Data to process section start

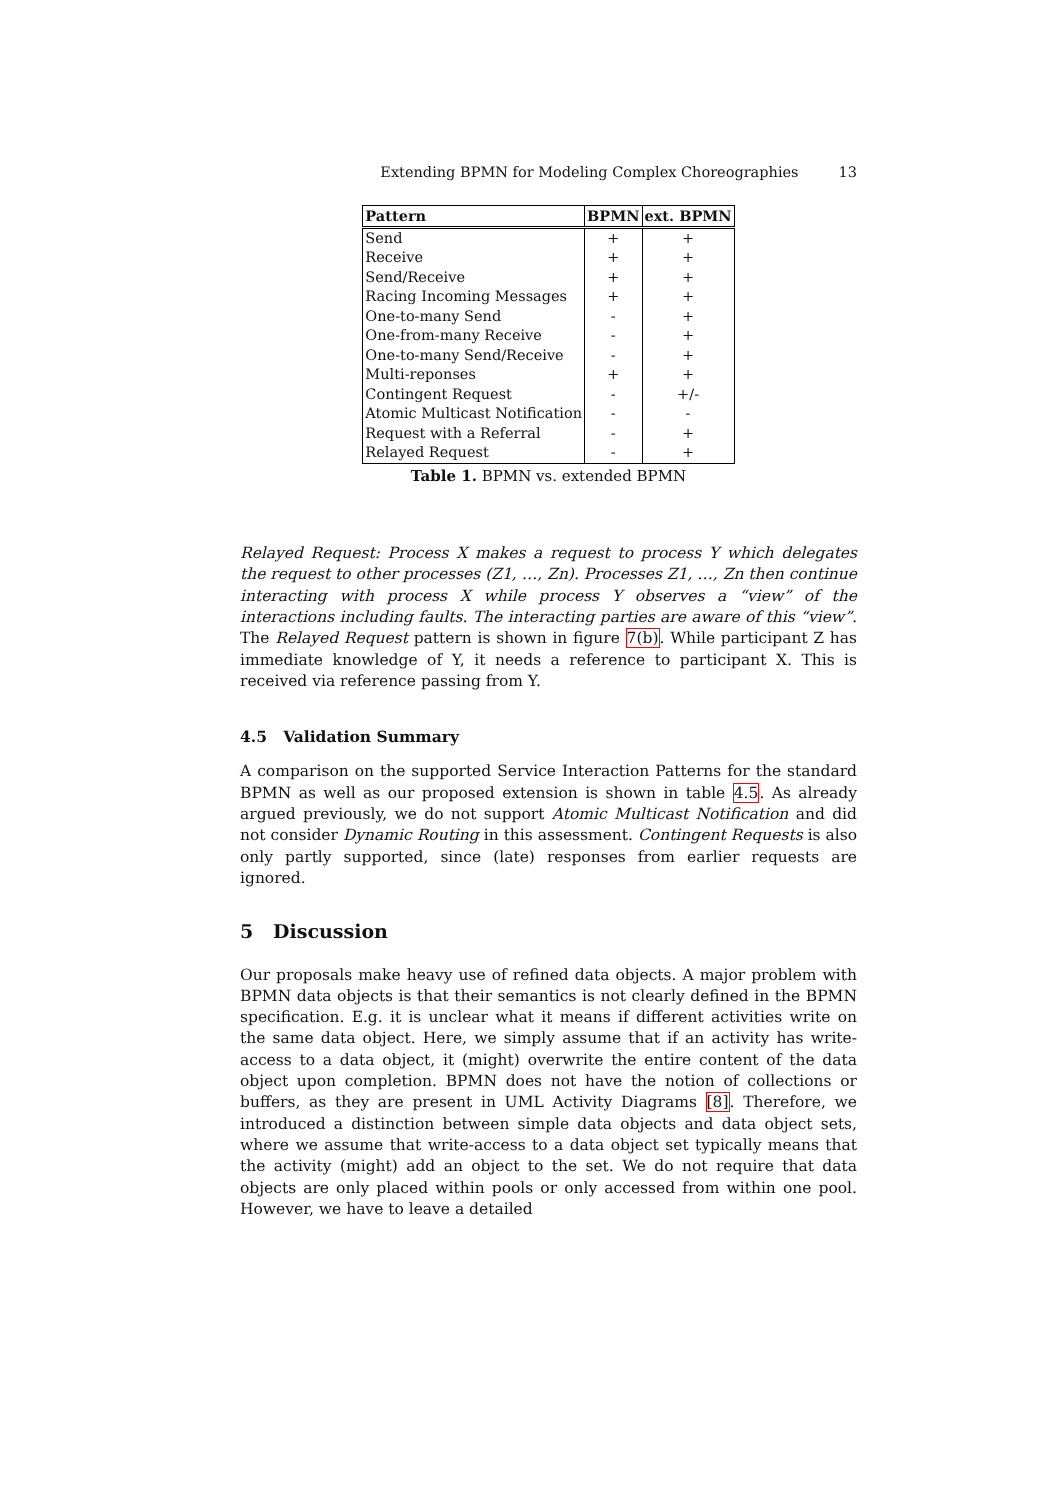Extending BPMN for Modeling Complex Choreographies 13
| Pattern | BPMN | ext. BPMN |
| --- | --- | --- |
| Send | + | + |
| Receive | + | + |
| Send/Receive | + | + |
| Racing Incoming Messages | + | + |
| One-to-many Send | - | + |
| One-from-many Receive | - | + |
| One-to-many Send/Receive | - | + |
| Multi-reponses | + | + |
| Contingent Request | - | +/- |
| Atomic Multicast Notification | - | - |
| Request with a Referral | - | + |
| Relayed Request | - | + |
Table 1. BPMN vs. extended BPMN
Relayed Request: Process X makes a request to process Y which delegates the request to other processes (Z1, …, Zn). Processes Z1, …, Zn then continue interacting with process X while process Y observes a “view” of the interactions including faults. The interacting parties are aware of this “view”. The Relayed Request pattern is shown in figure 7(b). While participant Z has immediate knowledge of Y, it needs a reference to participant X. This is received via reference passing from Y.
4.5 Validation Summary
A comparison on the supported Service Interaction Patterns for the standard BPMN as well as our proposed extension is shown in table 4.5. As already argued previously, we do not support Atomic Multicast Notification and did not consider Dynamic Routing in this assessment. Contingent Requests is also only partly supported, since (late) responses from earlier requests are ignored.
5 Discussion
Our proposals make heavy use of refined data objects. A major problem with BPMN data objects is that their semantics is not clearly defined in the BPMN specification. E.g. it is unclear what it means if different activities write on the same data object. Here, we simply assume that if an activity has write-access to a data object, it (might) overwrite the entire content of the data object upon completion. BPMN does not have the notion of collections or buffers, as they are present in UML Activity Diagrams [8]. Therefore, we introduced a distinction between simple data objects and data object sets, where we assume that write-access to a data object set typically means that the activity (might) add an object to the set. We do not require that data objects are only placed within pools or only accessed from within one pool. However, we have to leave a detailed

Data to process section end

- **Exercise objective**: Reproduce exactly the lines above from the line with "Messages | + | + |" to the line with "5 Discussion", including both, and add nothing.

- **Reply**:
| Racing Incoming Messages | + | + |
| One-to-many Send | - | + |
| One-from-many Receive | - | + |
| One-to-many Send/Receive | - | + |
| Multi-reponses | + | + |
| Contingent Request | - | +/- |
| Atomic Multicast Notification | - | - |
| Request with a Referral | - | + |
| Relayed Request | - | + |
Table 1. BPMN vs. extended BPMN
Relayed Request: Process X makes a request to process Y which delegates the request to other processes (Z1, …, Zn). Processes Z1, …, Zn then continue interacting with process X while process Y observes a “view” of the interactions including faults. The interacting parties are aware of this “view”. The Relayed Request pattern is shown in figure 7(b). While participant Z has immediate knowledge of Y, it needs a reference to participant X. This is received via reference passing from Y.
4.5 Validation Summary
A comparison on the supported Service Interaction Patterns for the standard BPMN as well as our proposed extension is shown in table 4.5. As already argued previously, we do not support Atomic Multicast Notification and did not consider Dynamic Routing in this assessment. Contingent Requests is also only partly supported, since (late) responses from earlier requests are ignored.
5 Discussion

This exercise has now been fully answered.